Activity at the volcano has declined steadily since the last explosive event on April 22, 2021, and all currently available monitoring data points to an end in eruptive activity. However, residual steaming at the summit and lahars (mudslides) in the valleys surrounding the volcano will continue to be observed for some time.  

The Soufriѐre Monitoring Unit (SMU) at the National Emergency Management Organization (NEMO) will now assume responsibility for the operations of the Belmont Observatory.

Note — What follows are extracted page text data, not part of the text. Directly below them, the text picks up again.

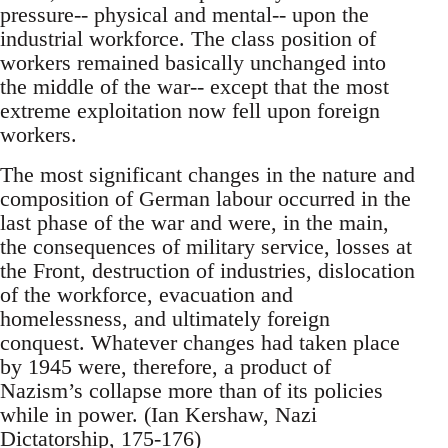
pressure-- physical and mental-- upon the
industrial workforce. The class position of
workers remained basically unchanged into
the middle of the war-- except that the most
extreme exploitation now fell upon foreign
workers.
The most significant changes in the nature and
composition of German labour occurred in the
last phase of the war and were, in the main,
the consequences of military service, losses at
the Front, destruction of industries, dislocation
of the workforce, evacuation and
homelessness, and ultimately foreign
conquest. Whatever changes had taken place
by 1945 were, therefore, a product of
Nazism’s collapse more than of its policies
while in power. (Ian Kershaw, Nazi
Dictatorship, 175-176)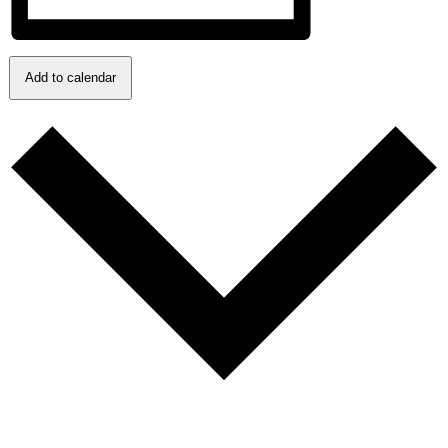
Add to calendar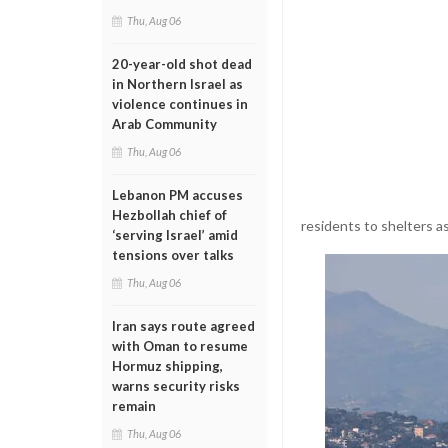
Thu, Aug 06
20-year-old shot dead
in Northern Israel as
violence continues in
Arab Community
Thu, Aug 06
Lebanon PM accuses
Hezbollah chief of
residents to shelters a
‘serving Israel’ amid
tensions over talks
Thu, Aug 06
Iran says route agreed
with Oman to resume
Hormuz shipping,
warns security risks
remain
Thu, Aug 06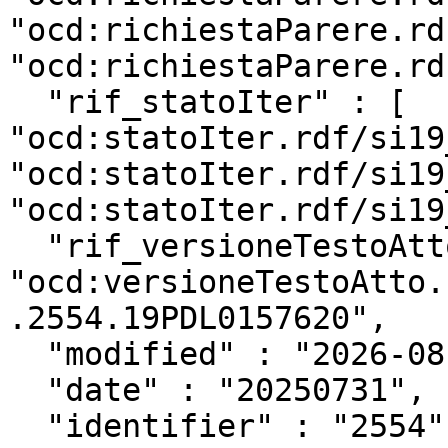
"ocd:richiestaParere.rd
"ocd:richiestaParere.rd
  "rif_statoIter" : [ 
"ocd:statoIter.rdf/si19
"ocd:statoIter.rdf/si19
"ocd:statoIter.rdf/si19
  "rif_versioneTestoAtto" : 
"ocd:versioneTestoAtto.
.2554.19PDL0157620",

  "modified" : "2026-08-05T13:52:04Z",

  "date" : "20250731",

  "identifier" : "2554",
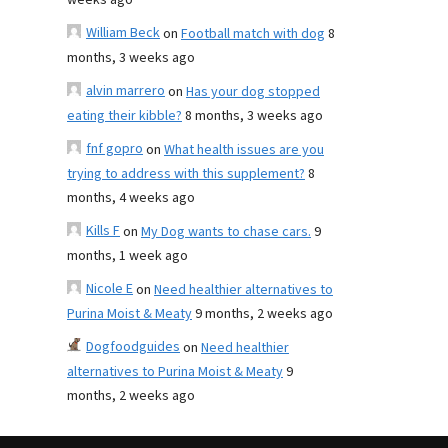
weeks ago
William Beck
on
Football match with dog
8
months, 3 weeks ago
alvin marrero
on
Has your dog stopped
eating their kibble?
8 months, 3 weeks ago
fnf gopro
on
What health issues are you
trying to address with this supplement?
8
months, 4 weeks ago
Kills F
on
My Dog wants to chase cars.
9
months, 1 week ago
Nicole E
on
Need healthier alternatives to
Purina Moist & Meaty
9 months, 2 weeks ago
Dogfoodguides
on
Need healthier
alternatives to Purina Moist & Meaty
9
months, 2 weeks ago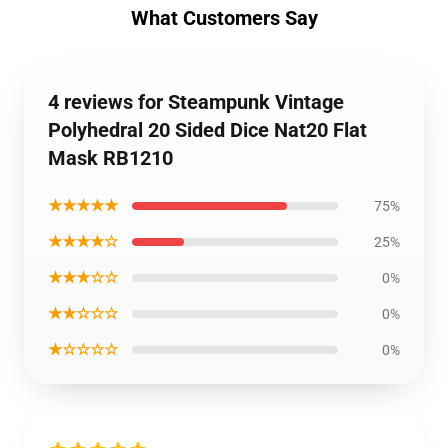
What Customers Say
4 reviews for Steampunk Vintage
Polyhedral 20 Sided Dice Nat20 Flat
Mask RB1210
★★★★★
75%
★★★★☆
25%
★★★☆☆
0%
★★☆☆☆
0%
★☆☆☆☆
0%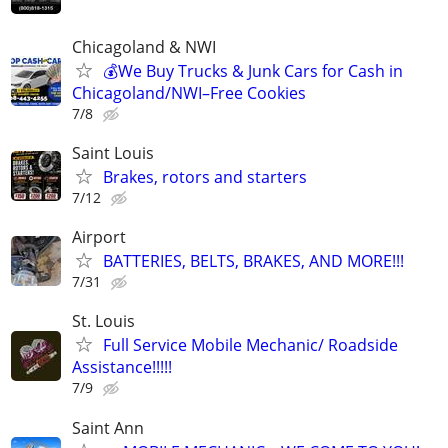
Chicagoland & NWI
💰We Buy Trucks & Junk Cars for Cash in
Chicagoland/NWI–Free Cookies
7/8
Saint Louis
Brakes, rotors and starters
7/12
Airport
BATTERIES, BELTS, BRAKES, AND MORE!!!
7/31
St. Louis
Full Service Mobile Mechanic/ Roadside
Assistance!!!!!
7/9
Saint Ann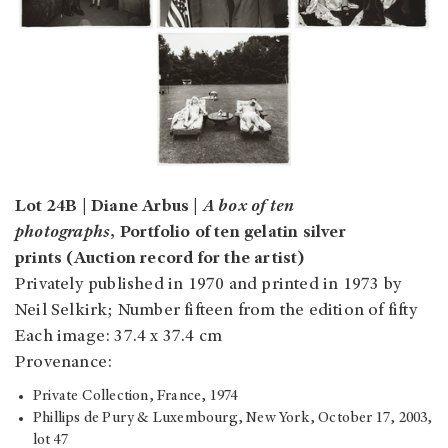
Lot 24B | Diane Arbus |
A box of ten
photographs
, Portfolio of ten gelatin silver
prints (Auction record for the artist)
Privately published in 1970 and printed in 1973 by
Neil Selkirk; Number fifteen from the edition of fifty
Each image: 37.4 x 37.4 cm
Provenance:
Private Collection, France, 1974
Phillips de Pury & Luxembourg, New York, October 17, 2003,
lot 47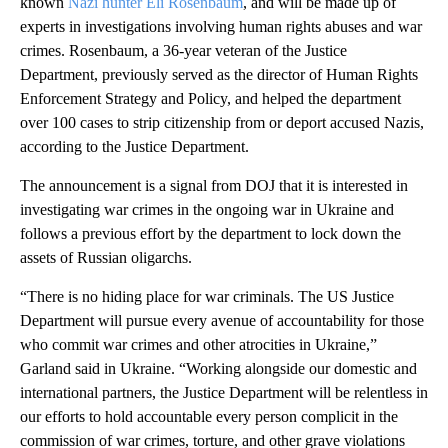
known
Nazi hunter Eli Rosenbaum
, and will be made up of
experts in investigations involving human rights abuses and war
crimes. Rosenbaum, a 36-year veteran of the Justice
Department, previously served as the director of Human Rights
Enforcement Strategy and Policy, and helped the department
over 100 cases to strip citizenship from or deport accused Nazis,
according to the Justice Department.
The announcement is a signal from DOJ that it is interested in
investigating war crimes in the ongoing war in Ukraine and
follows a previous effort by the department to lock down the
assets of Russian oligarchs.
“There is no hiding place for war criminals. The US Justice
Department will pursue every avenue of accountability for those
who commit war crimes and other atrocities in Ukraine,”
Garland said in Ukraine. “Working alongside our domestic and
international partners, the Justice Department will be relentless in
our efforts to hold accountable every person complicit in the
commission of war crimes, torture, and other grave violations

Day to day monitoring of the volcano will be supported by the UWI-SRC remotely from its base in Trinidad. 

The on-island scientific staff rotation ends an almost year-long occupation of the Belmont Observatory.  

After the detection of the new lava dome at La Soufriѐre in late December 2020, UWI-SRC scientists based at the observatory oversaw the upgrade of the local seismic and ground deformation monitoring networks, conducted other fieldwork and ground-based measurements, and advised the Government of St Vincent and the Grenadines in the run up to the onset of explosive activity on April 9, 2021. 

Senior Research Fellow (Geologist) at the UWI-SRC, Professor Richard Robertson believes that the volcano will now go through a period of adjustment saying: “The mountain went through a traumatic experience and will take some time to reshape itself”.  

UWI-SRC Director, Dr Erouscilla Joseph reaffirms the Centre’s commitment to St Vincent and its residents indicating that “we continue to monitor La Soufrière in this new phase of activity and provide support to NEMO and the Government of St Vincent and the Grenadines”. 

The volcanic alert level at La Soufriѐre remains at YELLOW.